Un miroir nous fait face dans la vaste salle de la Scala. Nous sommes les témoins engagés de la catastrophe. Qui s’offre sur scène ? Ils sont quelques-uns à nous retracer dans cette pièce réflexive, le parcours de Vadim Baranov, éminence grise de l’ère poutinienne. Séduisant, machiavélique, opportuniste, il est incarné par un Philippe Girard puissant qui promènera sa haute stature le long de la scène pendant les près de deux heures de représentation. Car Vadim Baranov n’est pas un simple individu, mais le nom du basculement que la Russie va accomplir en quittant le chaos ultracapitaliste de Boris Eltsine, pour l’ordre, et la rage guerrière de Poutine.
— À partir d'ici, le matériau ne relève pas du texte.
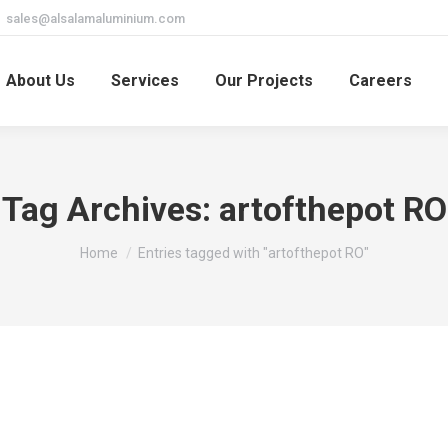
sales@alsalamaluminium.com
About Us
Services
Our Projects
Careers
Tag Archives:
artofthepot RO
You are here:
Home
Entries tagged with "artofthepot RO"
 cazinouri 2023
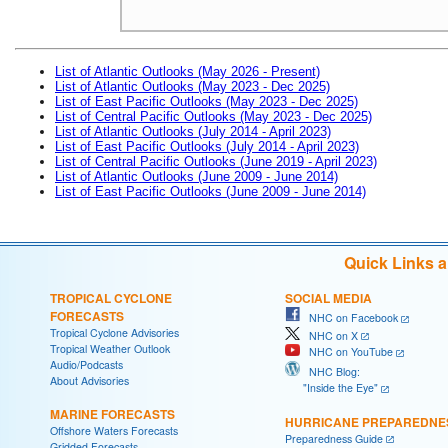
List of Atlantic Outlooks (May 2026 - Present)
List of Atlantic Outlooks (May 2023 - Dec 2025)
List of East Pacific Outlooks (May 2023 - Dec 2025)
List of Central Pacific Outlooks (May 2023 - Dec 2025)
List of Atlantic Outlooks (July 2014 - April 2023)
List of East Pacific Outlooks (July 2014 - April 2023)
List of Central Pacific Outlooks (June 2019 - April 2023)
List of Atlantic Outlooks (June 2009 - June 2014)
List of East Pacific Outlooks (June 2009 - June 2014)
Quick Links 
TROPICAL CYCLONE
SOCIAL MEDIA
FORECASTS
NHC on Facebook
Tropical Cyclone Advisories
NHC on X
Tropical Weather Outlook
NHC on YouTube
Audio/Podcasts
NHC Blog:
About Advisories
"Inside the Eye"
MARINE FORECASTS
HURRICANE PREPAREDNE
Offshore Waters Forecasts
Preparedness Guide
Gridded Forecasts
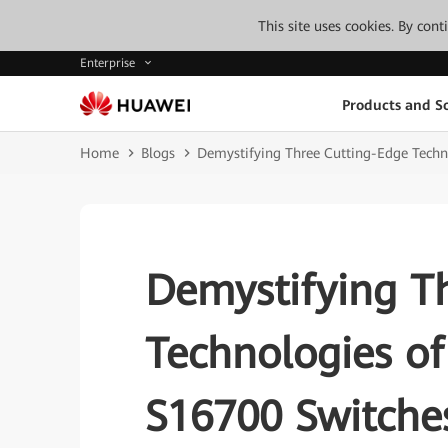
This site uses cookies. By con
Enterprise
Products and So
Home
Blogs
Demystifying Three Cutting-Edge Techn
Demystifying T
Technologies o
S16700 Switche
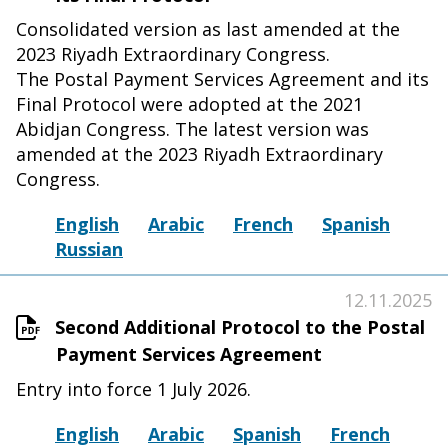
Consolidated version as last amended at the
2023 Riyadh Extraordinary Congress.
The Postal Payment Services Agreement and its
Final Protocol were adopted at the 2021
Abidjan Congress. The latest version was
amended at the 2023 Riyadh Extraordinary
Congress.
English
Arabic
French
Spanish
Russian
12.11.2025
Second Additional Protocol to the Postal
Payment Services Agreement
Entry into force 1 July 2026.
English
Arabic
Spanish
French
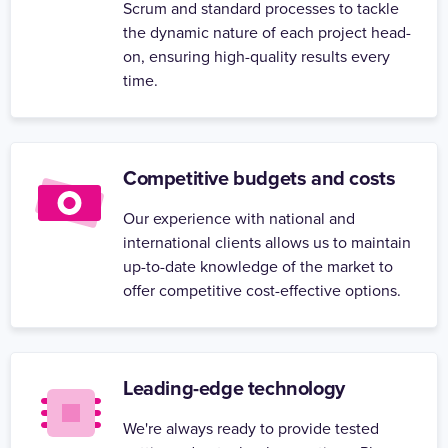
Scrum and standard processes to tackle
the dynamic nature of each project head-
on, ensuring high-quality results every
time.
Competitive budgets and costs
Our experience with national and
international clients allows us to maintain
up-to-date knowledge of the market to
offer competitive cost-effective options.
Leading-edge technology
We're always ready to provide tested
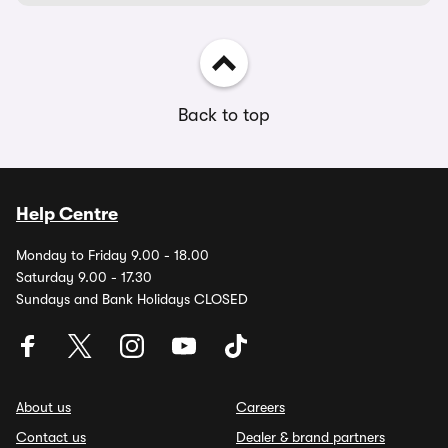
Back to top
Help Centre
Monday to Friday 9.00 - 18.00
Saturday 9.00 - 17.30
Sundays and Bank Holidays CLOSED
About us
Careers
Contact us
Dealer & brand partners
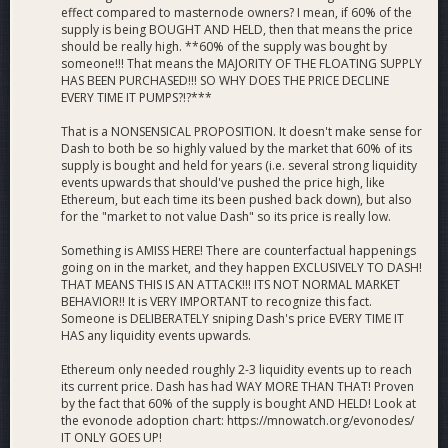
effect compared to masternode owners? I mean, if 60% of the
supply is being BOUGHT AND HELD, then that means the price
should be really high. **60% of the supply was bought by
someone!!! That means the MAJORITY OF THE FLOATING SUPPLY
HAS BEEN PURCHASED!!! SO WHY DOES THE PRICE DECLINE
EVERY TIME IT PUMPS?!?***
That is a NONSENSICAL PROPOSITION. It doesn't make sense for
Dash to both be so highly valued by the market that 60% of its
supply is bought and held for years (i.e. several strong liquidity
events upwards that should've pushed the price high, like
Ethereum, but each time its been pushed back down), but also
for the "market to not value Dash" so its price is really low.
Something is AMISS HERE! There are counterfactual happenings
going on in the market, and they happen EXCLUSIVELY TO DASH!
THAT MEANS THIS IS AN ATTACK!!! ITS NOT NORMAL MARKET
BEHAVIOR!! It is VERY IMPORTANT to recognize this fact.
Someone is DELIBERATELY sniping Dash's price EVERY TIME IT
HAS any liquidity events upwards.
Ethereum only needed roughly 2-3 liquidity events up to reach
its current price. Dash has had WAY MORE THAN THAT! Proven
by the fact that 60% of the supply is bought AND HELD! Look at
the evonode adoption chart: https://mnowatch.org/evonodes/
IT ONLY GOES UP!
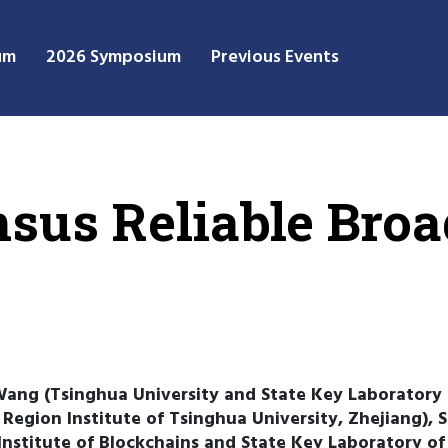
um
2026 Symposium
Previous Events
sus Reliable Broa
Wang (Tsinghua University and State Key Laboratory
Region Institute of Tsinghua University, Zhejiang), S
stitute of Blockchains and State Key Laboratory o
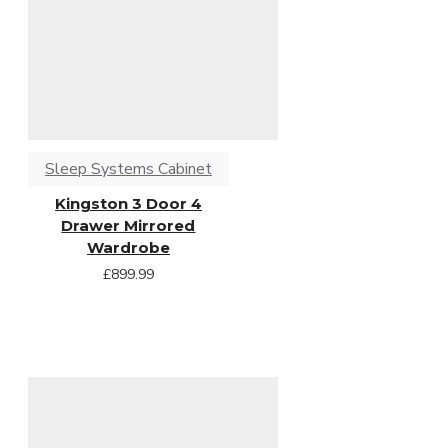
Sleep Systems Cabinet
Kingston 3 Door 4
Drawer Mirrored
Wardrobe
£899.99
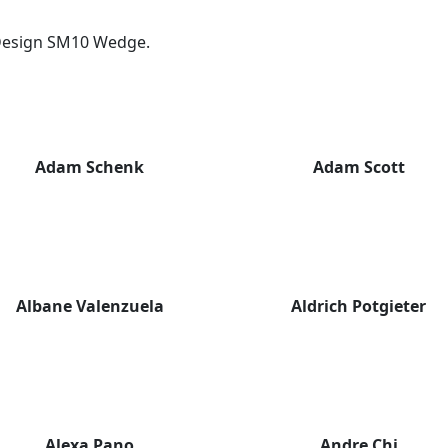
y Design SM10 Wedge.
Adam Schenk
Adam Scott
Albane Valenzuela
Aldrich Potgieter
Alexa Pano
Andre Chi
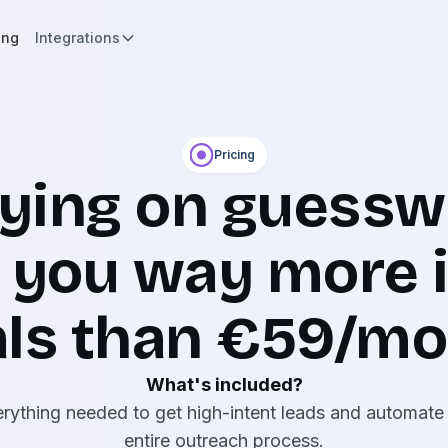
ing
Integrations
Pricing
lying on guessw
 you way more i
ls than €59/m
What's included?
rything needed to get high-intent leads and automate
entire outreach process.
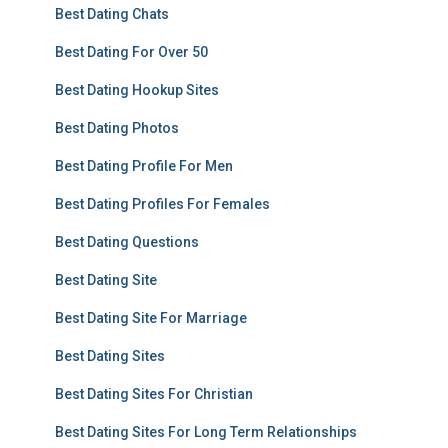
Best Dating Chats
Best Dating For Over 50
Best Dating Hookup Sites
Best Dating Photos
Best Dating Profile For Men
Best Dating Profiles For Females
Best Dating Questions
Best Dating Site
Best Dating Site For Marriage
Best Dating Sites
Best Dating Sites For Christian
Best Dating Sites For Long Term Relationships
Pour illustrer ce glissement, qui est aussi celui de la démocratie vers l’autoritarisme actuel, Roland Auzet convoque différents personnages sur scène empruntés au livre à l’immense succès de Dario Empoli. Ainsi la figure mélancolique de la femme de Baranov ou le sulfureux Limonov, présenté en punk dostoïevskien, absolument cynique. Mais le personnage qui sur scène, comme dans le livre, marquera longtemps le spectateur s’avère Berezovsky, l’un des premiers « mages du Kremlin », roi des médias, qui fut ensuite rejeté par sa créature devenue « tsar », et exilé. Hervé Pierre en fait un histrion avançant vers la lucidité, conférant une aura shakespearienne à une pièce qui n’en avait pas jusque-là. Car, malgré le talent des acteurs et l’intelligence de la mise en scène, la langue d’Empoli sonne sentencieuse. Il eut fallu sans doute s’écarter un peu du livre pour alléger la pièce de sa tendance discursive, et offrir à certaines scènes une vigueur plus marquante. Cependant, demeurent des moments frappants, notamment ceux où le « tsar » Vladimir apparaît sur scène, entouré des Docteurs Frankenstein qui l’entourent, devenant peu à peu, dans sa violence innée, incontrôlable. Un conte politique qui n’est hélas pas une fable.